At this stage, we’ve got all the roots out and have made two piles of material which we are hoping to burn – the ash will be good for the soil.
Elisa and Rodney, from The Secret Garden, arrived with a good collection of tools. Here’s a selection of their forks!
Rodney attacked the larger of the mystery concrete posts. You can see in the film that he’s dug a couple of feet down all the way around it, and still it refuses to move!
From what we have uncovered so far, there are three layers of concrete (there may be more underneath that). So, it looks like someone has put concrete down, let it dry, put another layer of concrete down, let that dry, then put a final layer of concrete down and sunk the posts into it. The posts themselves are very solid looking pieces of wood held together with a substantial bolt.
There are no obvious signs of something being attached to the posts – no other bolt holes, etc. There is also another a smaller concrete post about a metre nearer to the fence.
What on earth the posts were or why someone put them there, we have no idea.
We have also started pulling the ivy off the shed. It looks homemade rather than being a bought shed and there are windows all the way round. So, someone has obviously been growing something in it, or at least planned to.
But, having uncovered more of it, it looks like bad news. We knew that some of the floor was rotten, and it looks like the eaves have both wet and dry rot. We’ll show more on the shed another day but I think it’s safe to say, we’ll probably need a new one.

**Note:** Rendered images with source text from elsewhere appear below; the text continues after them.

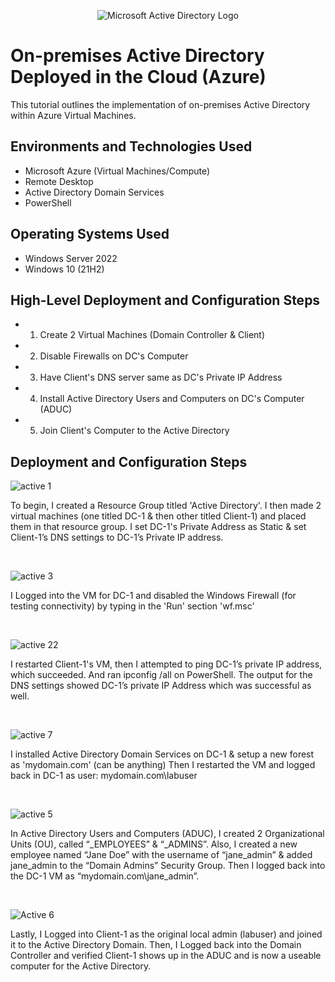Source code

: <p align="center">
<img src="https://i.imgur.com/pU5A58S.png" alt="Microsoft Active Directory Logo"/>
</p>

<h1>On-premises Active Directory Deployed in the Cloud (Azure)</h1>
This tutorial outlines the implementation of on-premises Active Directory within Azure Virtual Machines.<br />


<h2>Environments and Technologies Used</h2>

- Microsoft Azure (Virtual Machines/Compute)
- Remote Desktop
- Active Directory Domain Services
- PowerShell

<h2>Operating Systems Used </h2>

- Windows Server 2022
- Windows 10 (21H2)

<h2>High-Level Deployment and Configuration Steps</h2>

- 1. Create 2 Virtual Machines (Domain Controller & Client)
- 2. Disable Firewalls on DC's Computer
- 3. Have Client's DNS server same as DC's Private IP Address
- 4. Install Active Directory Users and Computers on DC's Computer (ADUC)
- 5. Join Client's Computer to the Active Directory 

<h2>Deployment and Configuration Steps</h2>

![active 1](https://github.com/user-attachments/assets/7c63d076-3fec-4f23-a179-10c194d241f3)

<p>
To begin, I created a Resource Group titled 'Active Directory'. I then made 2 virtual machines (one titled DC-1 & then other titled Client-1) and placed them in that resource group. I set DC-1's Private Address as Static & set Client-1’s DNS settings to DC-1’s Private IP address.
</p>
<br />

![active 3](https://github.com/user-attachments/assets/07534632-60ba-4414-a498-774a245d805c)

<p>
I Logged into the VM for DC-1 and disabled the Windows Firewall (for testing connectivity) by typing in the 'Run' section 'wf.msc'
</p>
<br />

![active 22](https://github.com/user-attachments/assets/4d731f99-e765-44cd-9d6c-dcf9b3b9ab96)

<p>
I restarted Client-1's VM, then I attempted to ping DC-1’s private IP address, which succeeded. And ran ipconfig /all on PowerShell. The output for the DNS settings showed DC-1’s private IP Address which was successful as well.

</p>
<br />

![active 7](https://github.com/user-attachments/assets/f7ce9104-bd20-4f47-991b-f54ca24ead6a)

<p>
I installed Active Directory Domain Services on DC-1 & setup a new forest as 'mydomain.com' (can be anything) Then I restarted the VM and logged back in DC-1 as user: mydomain.com\labuser

</p>
<br />

![active 5](https://github.com/user-attachments/assets/adb80dd2-f18a-4c80-a622-7b8a8391cba2)


<p>
In Active Directory Users and Computers (ADUC), I created 2 Organizational Units (OU), called “_EMPLOYEES” & “_ADMINS”. Also, I created a new employee named “Jane Doe” with the username of “jane_admin” & added jane_admin to the “Domain Admins” Security Group. Then I logged back into the DC-1 VM as “mydomain.com\jane_admin”.

</p>
<br />

![Active 6](https://github.com/user-attachments/assets/99d8df8f-1380-4385-a71b-71c5ef0394ec)

<p>
Lastly, I Logged into Client-1 as the original local admin (labuser) and joined it to the Active Directory Domain. Then, I Logged back into the Domain Controller and verified Client-1 shows up in the ADUC and is now a useable computer for the Active Directory.

</p>
<br />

One of the difficulties about clearing round the shed, is the bank at that end of the site. The shed is surrounded by what may have been compost heaps. It certainly contains a fair amount of rubbish as Elisa discovered:
Another day of hard work from our friends Elisa and Rodney of The Secret Garden. They really are doing a fantastic job of helping us to clear the allotment.

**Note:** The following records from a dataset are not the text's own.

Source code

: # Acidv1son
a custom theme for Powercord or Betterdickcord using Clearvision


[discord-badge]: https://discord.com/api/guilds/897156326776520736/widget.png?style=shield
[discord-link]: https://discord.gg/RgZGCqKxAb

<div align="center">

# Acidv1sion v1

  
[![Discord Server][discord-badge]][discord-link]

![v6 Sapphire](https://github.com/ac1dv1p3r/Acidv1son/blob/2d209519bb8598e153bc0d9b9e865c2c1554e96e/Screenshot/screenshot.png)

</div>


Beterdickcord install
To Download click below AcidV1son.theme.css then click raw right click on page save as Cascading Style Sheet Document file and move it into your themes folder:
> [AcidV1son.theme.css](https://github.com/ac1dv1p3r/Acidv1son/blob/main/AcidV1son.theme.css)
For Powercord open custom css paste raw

As you can see from the video tour, the major work today was to remove some of the big shrubs and dig out the two trees. It is a shame to lose a walnut tree but they grow very big and the council do not encourage tree growing. You can see why: trees cast shade and could take water and nutrients from neighbouring plots. We also want to start with a blank canvas so that we can maximise the potential our site. So, sadly, both trees have to go.
We were also very pleased to receive a donation of an incinerator from our good friends Anne and Alan Outram. This will be useful on an ongoing basis but we will probably need to have a big bonfire to get rid of everything we’ve been digging up.
According to the council’s allotment guide, bonfires are banned between 1 April and 30 September. Any bonfire that we have before April, must not emit smoke, fumes or other gases which are a nuisance. It is unlikely that any smoke would go onto a road because we are surrounded by houses. Our best bet is to have it fairly soon while the weather is cold and most people are not spending a lot of time in their gardens. If we have it during a weekday, it is likely that the people in the surrounding houses will be out a work.